Winchester 12g police low recoil ammo


#1

Why “low recoil”? It means “less power” to me. Is it a less lethal type or just another marketing gimmick?



#2

Low recoil ammos allows faster follow up shots and tighter patterns.


#3

In a shotgun the felt recoil can be made to appear less sharp by using slower burning powders but this is not really all that compatable with the shorter barrels


#4

Yes, the velocity is lower and/or shot load is lighter.


#5

The low recoil loads are often used as training loads. Some of the earliest used for training were used / developed by the FBI (Bill Vanderpool) in the 1990’s called Thumper by Remington. When a lot of 00 Buck goes downrange low recoil is a factor.


#6

Many agencies (including mine) issue low/reduced-recoil shotgun ammo for police duty use. A good example is the standard Federal F127RS rifled 10z slug which is advertised at 1600fps. The ‘low-recoil’ version (LE127RS last I checked) clocks lower, a bit under 1200fps last time I tested them. Buckshot rounds are similarly ‘downloaded’.

Given the smaller average size, lowered average strength, and diminishd shooting familiarity of the average US police recruit in the last 10-15 years, the lower recoil shells can also increase confidence with the weapon since the recoil is less severe. Police training courses often run several hundred buckshot and slugs in a day, so the RR loads can make the difference between “YEAH we get to SHOOT today” and “oh man I don’t want to shoot the 12 gauge”. I’ve run the Winchester, Remington, Brenneke, Hornady and Federal reduced-recoil loads in several shotguns (14 to 22 inch barrels) and in each instance the perceived recoil is less.

For hunting/stopping large game, where shots out to 40-50yds (and beyond) with shotguns are common, the standard/high velocity shell helps with trajectory and wounding capability. A majorty of US police engagement ranges (even with rifles and shotguns) are well under 25yds, so the ‘extra’ velocity isn’t always necessary.

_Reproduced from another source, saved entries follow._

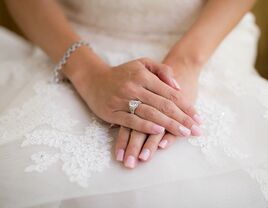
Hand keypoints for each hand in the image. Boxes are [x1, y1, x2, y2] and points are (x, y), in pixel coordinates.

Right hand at [71, 57, 199, 135]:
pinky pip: (131, 121)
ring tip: (184, 133)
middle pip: (163, 105)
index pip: (170, 93)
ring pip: (150, 114)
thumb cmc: (122, 73)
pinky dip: (146, 126)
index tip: (198, 118)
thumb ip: (162, 71)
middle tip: (197, 130)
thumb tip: (178, 87)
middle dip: (182, 119)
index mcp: (143, 76)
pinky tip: (158, 131)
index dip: (186, 106)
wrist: (94, 79)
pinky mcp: (113, 112)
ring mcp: (123, 100)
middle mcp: (134, 87)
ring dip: (169, 125)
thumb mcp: (142, 64)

The low-recoil loads also offer increased penetration in many cases. Standard vel shells cause the slug/pellet to deform/flatten in the target. Lower velocity typically results in tighter patterns as well from most police (Improved Cylinder choke, 14"-20" barrels).

The wounding effect of the low-recoil buckshot and slugs loads is not significantly diminished in my experience (otherwise I would not issue them).

www.le.atk.com has some good shotgun ballistics resources.

I strongly prefer the Federal reduced-recoil FliteControl (LE132) load for buckshot. I still carry full-power Brenneke slugs, since they have the benefit of longer practical range and increased barrier penetration.